Sweet Lamb of Heaven

But helicopters were rare along that part of the Appalachian Trail, coming in only with major equipment or for medical emergencies. I was on the porch with one of the cooks when that one chop-chop-chopped overhead and she looked up and said, “Huh, a private helicopter. It’s not the local guy.”


That was all I needed to pull Lena off her sunny rock and leave our sleeping bags behind. I did it only because my stomach twisted when the cook said what she said: I followed my instincts and we bushwhacked down the mountainside—I said it was a game, going off-trail, and the one who made it to the bottom with no scratches on her legs or arms would win a double-scoop cone. When we reached the road I had some light scratches on my forearms while Lena had none; new mosquito bites itched and swelled around my ankles, and our shoes were soaked from slogging through a stagnant creek.

Still, Lena was gleeful at the prospect of her ice cream reward.

The car wasn’t parked in the trailhead lot most of the hikers used but in a shaded pullout I’d found. After a short walk on the shoulder of the road we got in and drove off.

And I knew we’d been right to run when the cook, who had become a friend, called me. She said four men had come, two from each direction since the trail stretched out on either side of the cabin. They converged on it fifteen minutes after we’d left. They weren’t dressed for hiking: their shoes were shiny leather ruined by mud. So she told them only that we’d left the day before, and after some unhappy muttering and some prowling around the grounds and questioning of other guests, the four men went away.



NED MARRIED ME for my family’s money, because he had none of his own and wanted some; I married him because I thought it was love. I was wrong too, it wasn’t love—I don’t mean to pin it all on him. I had a crush, if I’m being honest, and I didn’t know the difference.

Ned’s a very attractive man, a man many people use the word handsome or magnetic to describe. Even straight men have said this of him, the same way they’ll concede it, often grudgingly, of famous actors or athletes. Both before and after we were married, men and women alike would confide in me about their attraction to Ned. He makes people covet him, inspires a desperate greed. And he knows this all too well—it’s key to his strategy for gathering investors. Ned is his own asset, his own front man, a property that sells itself.
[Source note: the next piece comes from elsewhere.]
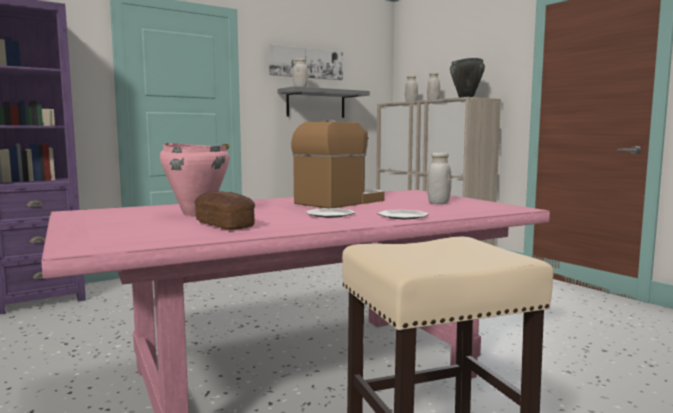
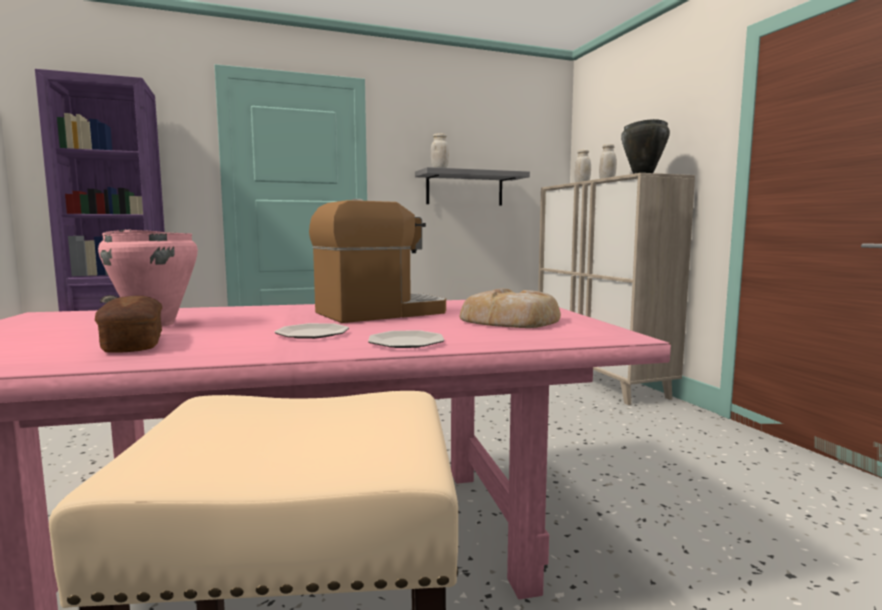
camera: 15 degrees right, 0 degrees up
picture [268,44,343,80] -> none
white jar [427,152,451,204] -> bread [460,289,561,328]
Both men and women want to own him or sleep with him, but failing that they’re just grateful to be part of his enterprise.

It goes far beyond standard-issue good looks.

He always had a talent for captivating an audience. From the first moment he meets you he establishes eye contact, and he doesn’t relinquish it easily. But he’s not only a mesmerist. He can embody audience convincingly as well, when listening is called for. When he receives a personal disclosure he seems to listen intently, even adoringly.

In fact he isn’t listening but intently, tactically appearing to listen—no mean feat in itself.

He’s humorless, though, which for me proved slowly deadening. Ned always laughs when others laugh, taking the social cues, but laughter doesn’t come naturally to him. And while he could occasionally say a funny thing, back in our early days together, it wasn’t intentional.

There were other, more minor details of Ned that should have been red flags for me too—his allegiance, for example, to a certain brand of cologne. Before Ned I’d never been with any man who wore cologne. The smell of it didn’t bother me: this particular cologne was inoffensive, even subtle. But once, when a bottle of it was knocked off a bathroom counter and broke on the tile floor, I saw a strange edge of rage in him.

In general I had no eyes for red at all in the infatuated months before we got married. Any flags of bright color were lost in the hills and dales of a hazy, indulgent country.

And my feelings were irrelevant, in the end, since he had close to none for me. I was surprisingly late to this realization. We tend to believe what we wish to, and I was no exception. I hoped that Ned loved me, and hope shaded into assumption without me recognizing it.

Before I got pregnant he found me attractive enough too, I guess, but this disappeared with the pregnancy, which he found repulsive. He pursued other women with unqualified success. He had no lasting feelings for any of them either, as far as I could tell, but each was new in her turn, and Ned prizes novelty. Novelty and momentum are his two passions.

In saying he married me for money, I don’t mean to imply I was an heiress—my family had the complacent, middling inherited wealth that passes without much notice unless you happen to be Ned, brought up in poverty, entrepreneurial, and with an incentive to research. He could have held out for someone with far more money and far, far better connections, for I had none.

Now, looking back, I’m surprised he didn’t. I was a small fish, very small. I had barely enough. But he was impatient to get his enterprises off the ground. And his disinterest in the marriage probably reflected his own awareness of that hasty choice—the fact that he’d settled for much less than he was capable of getting.